5 things you need to know about coping with depression


1. Take One Day at a Time

It sounds like a cliché, but taking each day and each hour one at a time can help you cope with depression. Don't become overwhelmed with what you have to do tomorrow or next week. Focus on one task at a time, and have friends, family members or housekeepers do mundane tasks like cleaning or walking the dog. Free yourself to do things you enjoy like reading or drawing. Creative pursuits are a good way to take your mind off sad thoughts or turn them into something positive and vibrant.


2. Draw Comfort From Your Significant Other

If you're in a relationship, talk to your partner. Allow them to do kind things for you and bring you gifts. They're doing it out of love and you need to feel that in your life right now. Even if you don't feel like it, engage in romantic cuddling, kissing and sex. When you're in the throes of depression, you're convinced that nothing will make you happy, even lovemaking with your partner. Get over doubts if only for an evening and let a loving partner make you happy.

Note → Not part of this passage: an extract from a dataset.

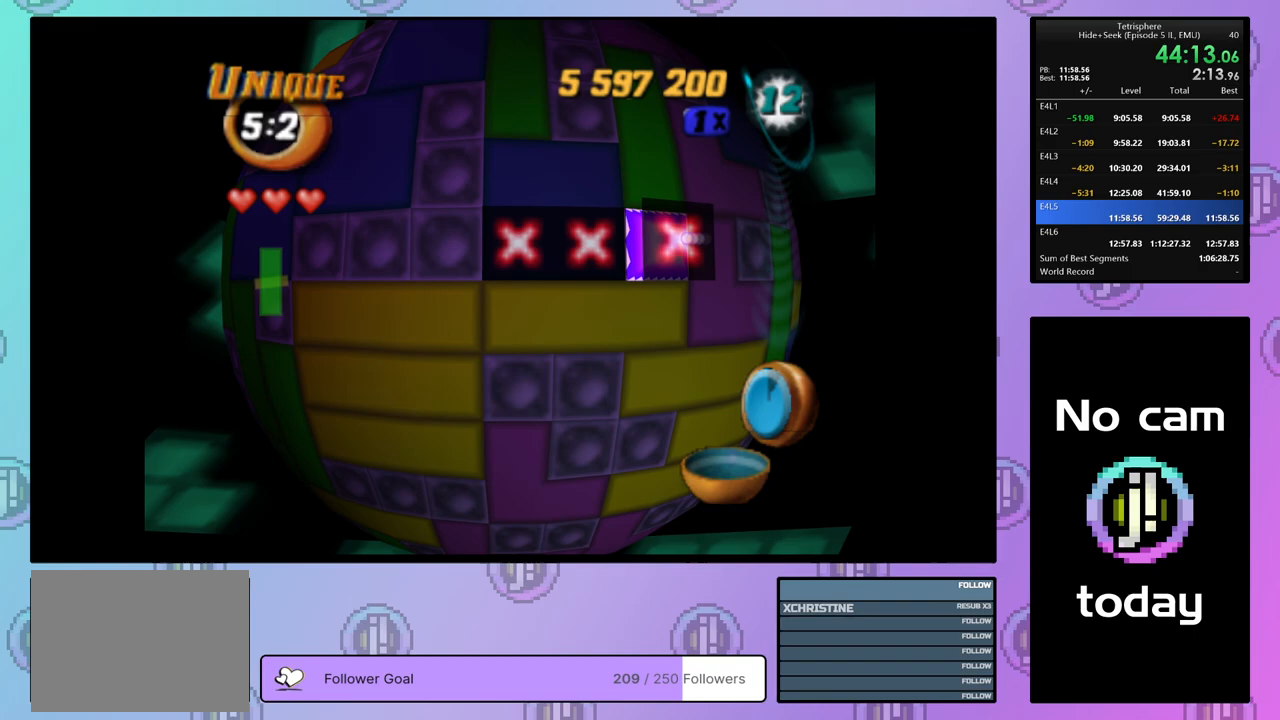
{"buttons": [], "right_stick": "center", "events": [[117, "DPAD_DOWN", "down"], [217, "DPAD_DOWN", "up"]]}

3. Keep in Touch With Friends

Engage in social interaction. Even a short conversation about weather with the mailman can perk you up when you're depressed. Scroll through your address book and call or email an old friend just to say "hi." Studies show that people with close personal friendships get depressed less often and are able to bounce back quicker when they do get depressed.


4. Eat Right and Take Your Vitamins

Changes in appetite, like eating too much or too little, or binge eating are signs of depression. To cope with this area of your life, keep small portions of your favourite comfort foods around to spur your appetite. Have a relative come over and cook a "comfort food" dinner for you, or cook yourself a simple dish, like scrambled eggs.


5. Communicate With a Therapist

If a depressed mood verges on suicidal feelings, don't try to cope with it yourself. Call your therapist or a suicide prevention hotline if you don't have a regular doctor. Let a friend or family member know how you feel. Let them help you overcome your depressing or suicidal thoughts, or take you for treatment. If you take anti-depressants like Prozac or Zoloft, you may need a change in prescription if the depression continues.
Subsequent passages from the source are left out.